Work order: Reproduce the listing below precisely, leaving every line intact.

Dataset records:
========================================
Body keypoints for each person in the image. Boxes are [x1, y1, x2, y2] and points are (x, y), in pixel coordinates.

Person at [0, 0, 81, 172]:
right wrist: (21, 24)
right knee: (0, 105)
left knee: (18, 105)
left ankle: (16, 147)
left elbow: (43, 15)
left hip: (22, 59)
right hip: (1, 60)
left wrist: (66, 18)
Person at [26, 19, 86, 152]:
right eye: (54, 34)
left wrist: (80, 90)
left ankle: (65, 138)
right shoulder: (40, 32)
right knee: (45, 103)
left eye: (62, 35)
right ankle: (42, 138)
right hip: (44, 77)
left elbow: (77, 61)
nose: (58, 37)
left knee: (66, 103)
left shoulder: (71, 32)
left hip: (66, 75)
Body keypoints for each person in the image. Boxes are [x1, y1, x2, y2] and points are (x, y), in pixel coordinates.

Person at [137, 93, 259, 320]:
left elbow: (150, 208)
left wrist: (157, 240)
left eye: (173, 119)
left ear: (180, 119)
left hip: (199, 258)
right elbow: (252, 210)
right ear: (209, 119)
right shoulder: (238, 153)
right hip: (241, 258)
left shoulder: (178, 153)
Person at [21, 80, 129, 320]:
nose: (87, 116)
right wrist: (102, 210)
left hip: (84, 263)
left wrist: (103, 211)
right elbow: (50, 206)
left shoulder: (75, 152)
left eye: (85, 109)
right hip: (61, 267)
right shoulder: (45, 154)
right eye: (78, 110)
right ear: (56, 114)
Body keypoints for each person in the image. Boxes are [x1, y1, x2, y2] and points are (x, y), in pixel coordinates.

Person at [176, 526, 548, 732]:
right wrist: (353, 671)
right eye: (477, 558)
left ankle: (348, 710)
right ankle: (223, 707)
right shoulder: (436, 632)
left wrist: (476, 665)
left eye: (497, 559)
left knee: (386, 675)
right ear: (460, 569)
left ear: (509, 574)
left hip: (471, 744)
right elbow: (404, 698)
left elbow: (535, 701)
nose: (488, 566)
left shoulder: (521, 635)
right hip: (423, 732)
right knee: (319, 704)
========================================
Output of the exercise:
Body keypoints for each person in the image. Boxes are [x1, y1, x2, y2] and points are (x, y), in pixel coordinates.

Person at [0, 0, 81, 172]:
right wrist: (21, 24)
right knee: (0, 105)
left knee: (18, 105)
left ankle: (16, 147)
left elbow: (43, 15)
left hip: (22, 59)
right hip: (1, 60)
left wrist: (66, 18)
Person at [26, 19, 86, 152]:
right eye: (54, 34)
left wrist: (80, 90)
left ankle: (65, 138)
right shoulder: (40, 32)
right knee: (45, 103)
left eye: (62, 35)
right ankle: (42, 138)
right hip: (44, 77)
left elbow: (77, 61)
nose: (58, 37)
left knee: (66, 103)
left shoulder: (71, 32)
left hip: (66, 75)
Body keypoints for each person in the image. Boxes are [x1, y1, x2, y2] and points are (x, y), in pixel coordinates.

Person at [137, 93, 259, 320]:
left elbow: (150, 208)
left wrist: (157, 240)
left eye: (173, 119)
left ear: (180, 119)
left hip: (199, 258)
right elbow: (252, 210)
right ear: (209, 119)
right shoulder: (238, 153)
right hip: (241, 258)
left shoulder: (178, 153)
Person at [21, 80, 129, 320]:
nose: (87, 116)
right wrist: (102, 210)
left hip: (84, 263)
left wrist: (103, 211)
right elbow: (50, 206)
left shoulder: (75, 152)
left eye: (85, 109)
right hip: (61, 267)
right shoulder: (45, 154)
right eye: (78, 110)
right ear: (56, 114)
Body keypoints for each person in the image. Boxes are [x1, y1, x2, y2] and points are (x, y), in pixel coordinates.

Person at [176, 526, 548, 732]:
right wrist: (353, 671)
right eye: (477, 558)
left ankle: (348, 710)
right ankle: (223, 707)
right shoulder: (436, 632)
left wrist: (476, 665)
left eye: (497, 559)
left knee: (386, 675)
right ear: (460, 569)
left ear: (509, 574)
left hip: (471, 744)
right elbow: (404, 698)
left elbow: (535, 701)
nose: (488, 566)
left shoulder: (521, 635)
right hip: (423, 732)
right knee: (319, 704)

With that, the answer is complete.